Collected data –
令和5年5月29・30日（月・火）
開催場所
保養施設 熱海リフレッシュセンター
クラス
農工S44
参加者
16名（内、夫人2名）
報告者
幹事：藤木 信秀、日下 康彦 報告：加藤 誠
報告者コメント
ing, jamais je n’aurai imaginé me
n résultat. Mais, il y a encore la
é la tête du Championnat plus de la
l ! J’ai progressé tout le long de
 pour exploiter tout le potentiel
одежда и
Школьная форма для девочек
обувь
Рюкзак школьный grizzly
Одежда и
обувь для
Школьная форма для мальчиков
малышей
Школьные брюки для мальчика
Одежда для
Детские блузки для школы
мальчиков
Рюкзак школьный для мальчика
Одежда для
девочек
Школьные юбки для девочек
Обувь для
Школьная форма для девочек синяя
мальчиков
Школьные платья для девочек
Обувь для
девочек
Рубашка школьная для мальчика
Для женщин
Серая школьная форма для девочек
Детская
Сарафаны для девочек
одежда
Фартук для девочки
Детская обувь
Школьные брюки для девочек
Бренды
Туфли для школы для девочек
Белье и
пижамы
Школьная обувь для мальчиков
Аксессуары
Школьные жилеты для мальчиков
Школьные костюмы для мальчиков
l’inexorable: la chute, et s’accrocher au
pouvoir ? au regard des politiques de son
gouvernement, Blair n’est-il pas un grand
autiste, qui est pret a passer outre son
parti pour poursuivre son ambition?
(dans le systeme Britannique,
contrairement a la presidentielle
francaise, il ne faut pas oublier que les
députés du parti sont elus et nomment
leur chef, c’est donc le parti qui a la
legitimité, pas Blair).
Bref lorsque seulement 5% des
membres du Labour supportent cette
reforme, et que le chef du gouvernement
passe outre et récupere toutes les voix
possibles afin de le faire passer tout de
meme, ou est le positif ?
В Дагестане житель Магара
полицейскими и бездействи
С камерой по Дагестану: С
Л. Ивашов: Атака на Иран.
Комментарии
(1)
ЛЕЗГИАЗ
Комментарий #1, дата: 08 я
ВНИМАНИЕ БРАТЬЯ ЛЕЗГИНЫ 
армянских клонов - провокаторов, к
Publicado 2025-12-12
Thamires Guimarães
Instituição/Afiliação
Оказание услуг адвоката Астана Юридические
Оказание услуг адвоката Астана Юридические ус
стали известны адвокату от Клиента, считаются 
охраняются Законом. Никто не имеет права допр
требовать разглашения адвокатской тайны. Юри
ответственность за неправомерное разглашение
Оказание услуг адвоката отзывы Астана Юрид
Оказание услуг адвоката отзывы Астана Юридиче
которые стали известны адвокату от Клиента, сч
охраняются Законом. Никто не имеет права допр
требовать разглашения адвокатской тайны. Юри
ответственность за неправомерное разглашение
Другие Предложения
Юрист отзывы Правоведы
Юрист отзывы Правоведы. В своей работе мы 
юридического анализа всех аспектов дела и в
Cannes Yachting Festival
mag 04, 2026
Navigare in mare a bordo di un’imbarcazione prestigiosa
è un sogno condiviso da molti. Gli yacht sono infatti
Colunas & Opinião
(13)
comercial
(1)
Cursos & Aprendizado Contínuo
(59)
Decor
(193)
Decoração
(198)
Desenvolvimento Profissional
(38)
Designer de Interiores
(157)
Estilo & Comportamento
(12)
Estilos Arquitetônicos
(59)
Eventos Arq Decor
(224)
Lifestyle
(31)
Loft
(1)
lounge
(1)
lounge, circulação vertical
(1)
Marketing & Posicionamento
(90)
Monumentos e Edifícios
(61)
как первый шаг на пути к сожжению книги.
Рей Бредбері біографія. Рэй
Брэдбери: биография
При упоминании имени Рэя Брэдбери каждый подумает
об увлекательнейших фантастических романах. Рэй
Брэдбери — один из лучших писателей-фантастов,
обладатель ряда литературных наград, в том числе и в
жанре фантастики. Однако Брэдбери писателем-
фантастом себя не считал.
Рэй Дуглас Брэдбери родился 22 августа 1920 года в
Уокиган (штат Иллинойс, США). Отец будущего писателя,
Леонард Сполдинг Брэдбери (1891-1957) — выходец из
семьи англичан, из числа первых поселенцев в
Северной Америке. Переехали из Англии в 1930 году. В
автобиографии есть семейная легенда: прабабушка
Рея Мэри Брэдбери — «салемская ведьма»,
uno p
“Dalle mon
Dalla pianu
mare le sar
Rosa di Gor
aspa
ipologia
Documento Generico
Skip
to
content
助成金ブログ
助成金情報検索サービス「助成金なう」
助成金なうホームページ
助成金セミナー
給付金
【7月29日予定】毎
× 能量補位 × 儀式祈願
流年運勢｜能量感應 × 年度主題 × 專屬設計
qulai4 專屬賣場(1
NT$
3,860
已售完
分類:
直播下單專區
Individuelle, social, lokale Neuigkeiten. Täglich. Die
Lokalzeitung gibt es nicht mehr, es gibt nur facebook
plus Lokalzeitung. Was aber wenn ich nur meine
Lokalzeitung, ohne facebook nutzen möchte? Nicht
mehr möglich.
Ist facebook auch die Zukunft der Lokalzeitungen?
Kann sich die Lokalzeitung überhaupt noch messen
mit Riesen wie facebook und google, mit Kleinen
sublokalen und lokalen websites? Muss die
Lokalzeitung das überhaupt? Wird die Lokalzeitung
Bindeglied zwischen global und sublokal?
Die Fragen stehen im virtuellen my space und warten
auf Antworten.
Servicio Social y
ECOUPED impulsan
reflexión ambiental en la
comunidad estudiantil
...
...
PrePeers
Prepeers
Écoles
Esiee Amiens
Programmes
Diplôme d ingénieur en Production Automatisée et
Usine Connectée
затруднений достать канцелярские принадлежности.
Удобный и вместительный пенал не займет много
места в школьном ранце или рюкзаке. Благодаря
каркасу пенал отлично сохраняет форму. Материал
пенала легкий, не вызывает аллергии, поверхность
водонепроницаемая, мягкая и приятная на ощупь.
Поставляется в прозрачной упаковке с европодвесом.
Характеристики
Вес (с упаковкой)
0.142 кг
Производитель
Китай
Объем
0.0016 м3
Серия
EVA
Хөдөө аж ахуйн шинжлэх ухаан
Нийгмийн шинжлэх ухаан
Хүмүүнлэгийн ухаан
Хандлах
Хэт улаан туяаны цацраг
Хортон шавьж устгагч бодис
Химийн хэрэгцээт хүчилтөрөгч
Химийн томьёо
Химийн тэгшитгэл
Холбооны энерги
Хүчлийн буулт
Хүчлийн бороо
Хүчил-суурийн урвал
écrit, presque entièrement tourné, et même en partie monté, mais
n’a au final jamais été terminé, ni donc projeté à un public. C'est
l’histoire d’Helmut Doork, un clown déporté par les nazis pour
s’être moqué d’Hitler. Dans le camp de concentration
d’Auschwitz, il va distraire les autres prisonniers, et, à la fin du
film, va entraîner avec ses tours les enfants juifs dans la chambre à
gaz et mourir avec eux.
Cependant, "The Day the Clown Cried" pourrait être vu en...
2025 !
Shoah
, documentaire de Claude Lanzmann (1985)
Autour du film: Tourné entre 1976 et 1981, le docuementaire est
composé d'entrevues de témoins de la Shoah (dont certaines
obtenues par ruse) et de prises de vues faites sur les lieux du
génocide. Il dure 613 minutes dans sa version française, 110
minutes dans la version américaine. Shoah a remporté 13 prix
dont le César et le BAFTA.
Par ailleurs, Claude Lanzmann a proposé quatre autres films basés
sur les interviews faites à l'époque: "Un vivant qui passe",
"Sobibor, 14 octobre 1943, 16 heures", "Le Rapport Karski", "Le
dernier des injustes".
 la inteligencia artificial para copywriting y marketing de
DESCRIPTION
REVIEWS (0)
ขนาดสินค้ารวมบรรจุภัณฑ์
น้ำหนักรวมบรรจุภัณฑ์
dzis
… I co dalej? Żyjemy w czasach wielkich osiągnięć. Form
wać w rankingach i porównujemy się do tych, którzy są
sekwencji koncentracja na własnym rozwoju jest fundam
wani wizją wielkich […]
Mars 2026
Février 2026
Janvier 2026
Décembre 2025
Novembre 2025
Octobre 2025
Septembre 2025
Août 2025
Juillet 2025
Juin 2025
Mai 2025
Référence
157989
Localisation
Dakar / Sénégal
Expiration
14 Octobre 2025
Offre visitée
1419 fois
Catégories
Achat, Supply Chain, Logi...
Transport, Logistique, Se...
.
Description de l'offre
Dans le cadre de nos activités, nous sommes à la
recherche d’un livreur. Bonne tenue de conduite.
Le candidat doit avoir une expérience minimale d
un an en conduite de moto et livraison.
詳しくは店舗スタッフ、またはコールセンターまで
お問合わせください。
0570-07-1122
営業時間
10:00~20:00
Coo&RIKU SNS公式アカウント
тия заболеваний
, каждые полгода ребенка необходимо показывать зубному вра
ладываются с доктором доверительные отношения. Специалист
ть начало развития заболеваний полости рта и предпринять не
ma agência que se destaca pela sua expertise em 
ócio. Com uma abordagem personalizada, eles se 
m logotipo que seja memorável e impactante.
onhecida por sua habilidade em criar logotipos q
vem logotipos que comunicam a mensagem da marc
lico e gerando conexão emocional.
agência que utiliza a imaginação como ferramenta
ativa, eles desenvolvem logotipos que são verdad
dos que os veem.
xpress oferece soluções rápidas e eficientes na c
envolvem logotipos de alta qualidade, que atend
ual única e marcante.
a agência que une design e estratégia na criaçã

Job – State how many lines of the items contain the string "школы", counting only matches with the same capitalization, and give the number alone.

Solution to the exercise – 2